─── EXCERPTED DATA ───
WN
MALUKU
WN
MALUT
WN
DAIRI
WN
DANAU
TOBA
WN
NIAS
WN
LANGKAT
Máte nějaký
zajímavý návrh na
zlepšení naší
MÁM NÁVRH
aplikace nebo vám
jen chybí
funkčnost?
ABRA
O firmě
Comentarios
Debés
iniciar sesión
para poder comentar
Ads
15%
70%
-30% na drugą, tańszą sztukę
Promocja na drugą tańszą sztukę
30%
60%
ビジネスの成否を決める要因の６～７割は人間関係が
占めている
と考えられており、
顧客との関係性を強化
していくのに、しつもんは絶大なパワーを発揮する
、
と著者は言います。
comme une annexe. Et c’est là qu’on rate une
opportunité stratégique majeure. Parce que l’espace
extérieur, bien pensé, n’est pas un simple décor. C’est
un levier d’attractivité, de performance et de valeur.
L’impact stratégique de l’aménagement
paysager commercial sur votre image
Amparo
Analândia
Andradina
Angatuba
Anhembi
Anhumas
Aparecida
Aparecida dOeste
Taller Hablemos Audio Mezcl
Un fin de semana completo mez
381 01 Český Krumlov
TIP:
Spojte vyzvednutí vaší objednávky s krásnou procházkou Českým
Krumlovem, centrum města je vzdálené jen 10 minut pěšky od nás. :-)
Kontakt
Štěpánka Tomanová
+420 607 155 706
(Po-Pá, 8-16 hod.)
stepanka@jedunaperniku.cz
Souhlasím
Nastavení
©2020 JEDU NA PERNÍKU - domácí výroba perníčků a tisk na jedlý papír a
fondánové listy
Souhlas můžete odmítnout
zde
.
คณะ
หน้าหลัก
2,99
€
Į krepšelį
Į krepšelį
───
ACTION ITEM:
Transcribe all of the material exactly as it was written.

SOLUTION FOR THIS PROBLEM:
WN
MALUKU
WN
MALUT
WN
DAIRI
WN
DANAU
TOBA
WN
NIAS
WN
LANGKAT
Máte nějaký
zajímavý návrh na
zlepšení naší
MÁM NÁVRH
aplikace nebo vám
jen chybí
funkčnost?
ABRA
O firmě
Comentarios
Debés
iniciar sesión
para poder comentar
Ads
15%
70%
-30% na drugą, tańszą sztukę
Promocja na drugą tańszą sztukę
30%
60%
ビジネスの成否を決める要因の６～７割は人間関係が
占めている
と考えられており、
顧客との関係性を強化
していくのに、しつもんは絶大なパワーを発揮する
、
と著者は言います。
comme une annexe. Et c’est là qu’on rate une
opportunité stratégique majeure. Parce que l’espace
extérieur, bien pensé, n’est pas un simple décor. C’est
un levier d’attractivité, de performance et de valeur.
L’impact stratégique de l’aménagement
paysager commercial sur votre image
Amparo
Analândia
Andradina
Angatuba
Anhembi
Anhumas
Aparecida
Aparecida dOeste
Taller Hablemos Audio Mezcl
Un fin de semana completo mez
381 01 Český Krumlov
TIP:
Spojte vyzvednutí vaší objednávky s krásnou procházkou Českým
Krumlovem, centrum města je vzdálené jen 10 minut pěšky od nás. :-)
Kontakt
Štěpánka Tomanová
+420 607 155 706
(Po-Pá, 8-16 hod.)
stepanka@jedunaperniku.cz
Souhlasím
Nastavení
©2020 JEDU NA PERNÍKU - domácí výroba perníčků a tisk na jedlý papír a
fondánové listy
Souhlas můžete odmítnout
zde
.
คณะ
หน้าหลัก
2,99
€
Į krepšelį
Į krepšelį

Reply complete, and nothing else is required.